━━━━━ Record set ━━━━━
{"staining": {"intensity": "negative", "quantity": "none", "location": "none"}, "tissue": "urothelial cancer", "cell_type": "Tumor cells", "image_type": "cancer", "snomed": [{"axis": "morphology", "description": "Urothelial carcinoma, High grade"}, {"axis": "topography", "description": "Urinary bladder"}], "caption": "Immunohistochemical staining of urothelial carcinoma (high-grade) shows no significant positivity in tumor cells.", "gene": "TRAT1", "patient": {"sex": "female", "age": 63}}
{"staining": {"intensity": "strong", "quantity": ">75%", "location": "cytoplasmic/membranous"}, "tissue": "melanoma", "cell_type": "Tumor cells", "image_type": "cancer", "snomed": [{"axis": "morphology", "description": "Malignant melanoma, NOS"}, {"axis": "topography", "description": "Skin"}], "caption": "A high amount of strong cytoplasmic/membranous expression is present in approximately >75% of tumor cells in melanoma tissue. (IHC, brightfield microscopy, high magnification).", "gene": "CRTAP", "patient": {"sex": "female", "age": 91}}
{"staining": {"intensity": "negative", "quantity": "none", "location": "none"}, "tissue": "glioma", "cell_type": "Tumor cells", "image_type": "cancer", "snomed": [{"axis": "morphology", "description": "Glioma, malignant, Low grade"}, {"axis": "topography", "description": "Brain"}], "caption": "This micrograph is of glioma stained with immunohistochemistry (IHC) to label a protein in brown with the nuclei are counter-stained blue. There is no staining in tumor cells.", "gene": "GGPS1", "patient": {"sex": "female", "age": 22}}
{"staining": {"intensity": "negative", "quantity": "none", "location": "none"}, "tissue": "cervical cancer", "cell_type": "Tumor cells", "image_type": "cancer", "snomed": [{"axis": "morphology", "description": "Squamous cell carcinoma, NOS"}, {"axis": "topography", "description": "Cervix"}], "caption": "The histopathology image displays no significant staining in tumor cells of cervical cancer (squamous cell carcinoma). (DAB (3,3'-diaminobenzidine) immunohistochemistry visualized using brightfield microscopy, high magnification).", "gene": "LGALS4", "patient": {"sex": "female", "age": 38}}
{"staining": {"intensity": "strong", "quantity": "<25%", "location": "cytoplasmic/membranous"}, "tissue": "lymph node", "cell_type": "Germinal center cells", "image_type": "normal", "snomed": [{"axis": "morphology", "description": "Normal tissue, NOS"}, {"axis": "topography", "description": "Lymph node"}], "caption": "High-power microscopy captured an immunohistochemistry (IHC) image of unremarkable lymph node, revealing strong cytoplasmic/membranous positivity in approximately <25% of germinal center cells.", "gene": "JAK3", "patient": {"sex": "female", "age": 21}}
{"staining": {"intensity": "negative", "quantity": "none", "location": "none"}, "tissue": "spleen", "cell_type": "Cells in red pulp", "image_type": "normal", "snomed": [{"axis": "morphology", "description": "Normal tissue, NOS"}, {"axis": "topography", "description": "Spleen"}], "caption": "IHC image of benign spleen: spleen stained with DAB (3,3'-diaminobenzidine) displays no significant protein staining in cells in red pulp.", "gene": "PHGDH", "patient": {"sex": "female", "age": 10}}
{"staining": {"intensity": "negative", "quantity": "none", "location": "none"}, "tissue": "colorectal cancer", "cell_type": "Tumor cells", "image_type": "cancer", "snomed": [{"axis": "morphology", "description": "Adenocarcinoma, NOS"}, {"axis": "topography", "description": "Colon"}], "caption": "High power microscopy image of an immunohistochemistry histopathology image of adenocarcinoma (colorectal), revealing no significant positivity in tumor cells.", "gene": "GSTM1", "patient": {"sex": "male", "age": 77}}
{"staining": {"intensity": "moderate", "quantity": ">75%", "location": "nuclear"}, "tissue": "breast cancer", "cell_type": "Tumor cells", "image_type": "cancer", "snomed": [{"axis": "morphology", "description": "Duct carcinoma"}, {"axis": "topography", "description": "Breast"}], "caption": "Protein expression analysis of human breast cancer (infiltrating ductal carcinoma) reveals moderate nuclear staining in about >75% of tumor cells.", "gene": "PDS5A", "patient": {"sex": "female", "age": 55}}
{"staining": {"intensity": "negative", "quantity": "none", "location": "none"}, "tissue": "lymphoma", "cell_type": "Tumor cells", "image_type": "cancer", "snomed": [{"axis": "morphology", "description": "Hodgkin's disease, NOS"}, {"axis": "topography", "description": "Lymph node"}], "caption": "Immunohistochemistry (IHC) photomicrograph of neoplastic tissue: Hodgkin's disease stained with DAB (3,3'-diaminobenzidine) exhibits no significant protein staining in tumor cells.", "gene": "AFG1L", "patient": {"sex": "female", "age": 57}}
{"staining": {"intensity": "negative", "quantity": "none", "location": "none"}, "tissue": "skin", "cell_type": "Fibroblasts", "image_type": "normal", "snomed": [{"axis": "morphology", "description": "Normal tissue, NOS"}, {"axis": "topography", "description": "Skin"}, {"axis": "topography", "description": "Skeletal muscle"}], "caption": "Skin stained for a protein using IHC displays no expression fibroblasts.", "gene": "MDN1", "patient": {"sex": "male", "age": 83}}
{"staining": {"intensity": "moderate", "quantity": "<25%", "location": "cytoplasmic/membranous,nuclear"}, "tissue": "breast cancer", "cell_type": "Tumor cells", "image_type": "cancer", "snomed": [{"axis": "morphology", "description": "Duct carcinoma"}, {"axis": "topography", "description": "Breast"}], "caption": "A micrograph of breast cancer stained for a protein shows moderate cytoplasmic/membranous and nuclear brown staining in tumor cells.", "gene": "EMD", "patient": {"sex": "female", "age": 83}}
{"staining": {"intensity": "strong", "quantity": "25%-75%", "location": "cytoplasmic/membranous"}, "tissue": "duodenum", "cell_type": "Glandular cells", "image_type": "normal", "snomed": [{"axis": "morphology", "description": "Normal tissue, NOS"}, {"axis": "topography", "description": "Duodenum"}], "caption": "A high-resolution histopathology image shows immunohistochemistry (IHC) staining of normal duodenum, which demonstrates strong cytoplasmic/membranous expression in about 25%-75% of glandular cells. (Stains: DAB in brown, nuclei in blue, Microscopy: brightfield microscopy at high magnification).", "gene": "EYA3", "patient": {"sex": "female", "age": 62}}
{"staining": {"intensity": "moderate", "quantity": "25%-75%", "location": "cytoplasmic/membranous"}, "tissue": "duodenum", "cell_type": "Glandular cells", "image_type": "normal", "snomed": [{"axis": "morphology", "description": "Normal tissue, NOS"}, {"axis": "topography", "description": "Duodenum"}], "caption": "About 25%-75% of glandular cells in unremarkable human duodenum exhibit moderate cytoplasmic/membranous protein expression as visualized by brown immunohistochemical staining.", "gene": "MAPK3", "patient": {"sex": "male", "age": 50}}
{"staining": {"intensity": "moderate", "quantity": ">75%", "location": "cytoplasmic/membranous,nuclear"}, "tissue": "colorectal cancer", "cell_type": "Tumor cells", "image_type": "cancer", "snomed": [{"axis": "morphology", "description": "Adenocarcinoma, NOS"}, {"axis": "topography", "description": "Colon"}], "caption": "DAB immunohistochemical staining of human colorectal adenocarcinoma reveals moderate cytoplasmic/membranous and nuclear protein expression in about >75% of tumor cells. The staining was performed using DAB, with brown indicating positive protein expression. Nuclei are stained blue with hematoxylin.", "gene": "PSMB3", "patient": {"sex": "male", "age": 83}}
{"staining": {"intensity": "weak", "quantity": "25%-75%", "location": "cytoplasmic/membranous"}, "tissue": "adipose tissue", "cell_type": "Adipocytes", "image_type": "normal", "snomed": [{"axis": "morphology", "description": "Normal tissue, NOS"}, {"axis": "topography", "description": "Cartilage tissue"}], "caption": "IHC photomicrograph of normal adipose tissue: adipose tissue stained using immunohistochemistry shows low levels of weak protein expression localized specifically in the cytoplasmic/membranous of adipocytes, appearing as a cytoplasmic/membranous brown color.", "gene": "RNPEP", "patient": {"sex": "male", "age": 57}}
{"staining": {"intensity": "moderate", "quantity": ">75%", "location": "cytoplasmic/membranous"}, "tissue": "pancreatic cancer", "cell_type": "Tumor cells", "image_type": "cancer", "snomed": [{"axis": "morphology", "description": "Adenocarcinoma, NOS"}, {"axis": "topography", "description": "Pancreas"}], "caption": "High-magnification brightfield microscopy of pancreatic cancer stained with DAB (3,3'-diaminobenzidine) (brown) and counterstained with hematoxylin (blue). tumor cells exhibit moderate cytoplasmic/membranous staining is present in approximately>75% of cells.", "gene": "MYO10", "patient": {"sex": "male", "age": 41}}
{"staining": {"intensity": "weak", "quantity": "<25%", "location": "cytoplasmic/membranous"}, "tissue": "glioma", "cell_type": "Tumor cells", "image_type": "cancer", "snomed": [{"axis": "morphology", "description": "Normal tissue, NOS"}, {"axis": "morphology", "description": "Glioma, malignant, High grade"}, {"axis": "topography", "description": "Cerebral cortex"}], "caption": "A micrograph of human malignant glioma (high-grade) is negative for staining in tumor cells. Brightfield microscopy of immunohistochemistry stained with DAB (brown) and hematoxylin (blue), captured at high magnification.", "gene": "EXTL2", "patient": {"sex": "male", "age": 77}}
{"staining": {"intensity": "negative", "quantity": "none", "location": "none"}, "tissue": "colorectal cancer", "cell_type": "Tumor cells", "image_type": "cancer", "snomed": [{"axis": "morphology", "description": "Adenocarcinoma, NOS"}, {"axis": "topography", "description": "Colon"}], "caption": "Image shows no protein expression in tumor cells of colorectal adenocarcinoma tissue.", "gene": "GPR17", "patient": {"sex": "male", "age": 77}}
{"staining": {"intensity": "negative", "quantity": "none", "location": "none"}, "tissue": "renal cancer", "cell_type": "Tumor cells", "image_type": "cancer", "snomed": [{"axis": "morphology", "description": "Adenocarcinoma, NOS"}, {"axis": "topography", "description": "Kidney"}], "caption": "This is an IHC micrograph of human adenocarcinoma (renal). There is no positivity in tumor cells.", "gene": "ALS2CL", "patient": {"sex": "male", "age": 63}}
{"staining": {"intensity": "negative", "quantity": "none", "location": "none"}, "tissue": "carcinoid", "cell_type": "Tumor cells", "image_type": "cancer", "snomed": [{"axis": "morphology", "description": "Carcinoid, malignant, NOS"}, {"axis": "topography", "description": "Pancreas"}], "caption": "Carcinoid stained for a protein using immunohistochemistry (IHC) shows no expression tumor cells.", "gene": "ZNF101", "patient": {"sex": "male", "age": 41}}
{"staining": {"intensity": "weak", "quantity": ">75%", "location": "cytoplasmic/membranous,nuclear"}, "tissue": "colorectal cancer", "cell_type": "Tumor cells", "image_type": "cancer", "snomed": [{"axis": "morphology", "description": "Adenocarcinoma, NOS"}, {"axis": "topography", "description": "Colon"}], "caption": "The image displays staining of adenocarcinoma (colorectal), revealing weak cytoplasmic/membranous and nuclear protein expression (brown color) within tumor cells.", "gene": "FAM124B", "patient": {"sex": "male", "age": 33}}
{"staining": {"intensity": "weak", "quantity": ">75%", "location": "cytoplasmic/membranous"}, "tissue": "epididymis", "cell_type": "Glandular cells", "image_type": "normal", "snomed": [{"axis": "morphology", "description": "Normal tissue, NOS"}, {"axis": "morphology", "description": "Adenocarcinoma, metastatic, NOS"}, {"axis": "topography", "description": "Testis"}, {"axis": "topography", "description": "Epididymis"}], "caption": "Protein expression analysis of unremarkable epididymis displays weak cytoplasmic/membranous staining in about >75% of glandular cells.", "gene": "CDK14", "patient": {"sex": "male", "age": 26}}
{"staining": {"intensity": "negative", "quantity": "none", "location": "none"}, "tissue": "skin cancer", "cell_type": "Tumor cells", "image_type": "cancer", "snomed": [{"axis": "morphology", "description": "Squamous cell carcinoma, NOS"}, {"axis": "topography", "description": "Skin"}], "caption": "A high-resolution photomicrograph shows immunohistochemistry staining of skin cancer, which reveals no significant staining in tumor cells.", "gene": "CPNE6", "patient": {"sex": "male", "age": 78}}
━━━━━
# Brief
Working from the records above, write out verbatim only the lines from the line containing "an IHC micrograph" through the line containing "analysis of unremarkable".

# Written answer
{"staining": {"intensity": "negative", "quantity": "none", "location": "none"}, "tissue": "renal cancer", "cell_type": "Tumor cells", "image_type": "cancer", "snomed": [{"axis": "morphology", "description": "Adenocarcinoma, NOS"}, {"axis": "topography", "description": "Kidney"}], "caption": "This is an IHC micrograph of human adenocarcinoma (renal). There is no positivity in tumor cells.", "gene": "ALS2CL", "patient": {"sex": "male", "age": 63}}
{"staining": {"intensity": "negative", "quantity": "none", "location": "none"}, "tissue": "carcinoid", "cell_type": "Tumor cells", "image_type": "cancer", "snomed": [{"axis": "morphology", "description": "Carcinoid, malignant, NOS"}, {"axis": "topography", "description": "Pancreas"}], "caption": "Carcinoid stained for a protein using immunohistochemistry (IHC) shows no expression tumor cells.", "gene": "ZNF101", "patient": {"sex": "male", "age": 41}}
{"staining": {"intensity": "weak", "quantity": ">75%", "location": "cytoplasmic/membranous,nuclear"}, "tissue": "colorectal cancer", "cell_type": "Tumor cells", "image_type": "cancer", "snomed": [{"axis": "morphology", "description": "Adenocarcinoma, NOS"}, {"axis": "topography", "description": "Colon"}], "caption": "The image displays staining of adenocarcinoma (colorectal), revealing weak cytoplasmic/membranous and nuclear protein expression (brown color) within tumor cells.", "gene": "FAM124B", "patient": {"sex": "male", "age": 33}}
{"staining": {"intensity": "weak", "quantity": ">75%", "location": "cytoplasmic/membranous"}, "tissue": "epididymis", "cell_type": "Glandular cells", "image_type": "normal", "snomed": [{"axis": "morphology", "description": "Normal tissue, NOS"}, {"axis": "morphology", "description": "Adenocarcinoma, metastatic, NOS"}, {"axis": "topography", "description": "Testis"}, {"axis": "topography", "description": "Epididymis"}], "caption": "Protein expression analysis of unremarkable epididymis displays weak cytoplasmic/membranous staining in about >75% of glandular cells.", "gene": "CDK14", "patient": {"sex": "male", "age": 26}}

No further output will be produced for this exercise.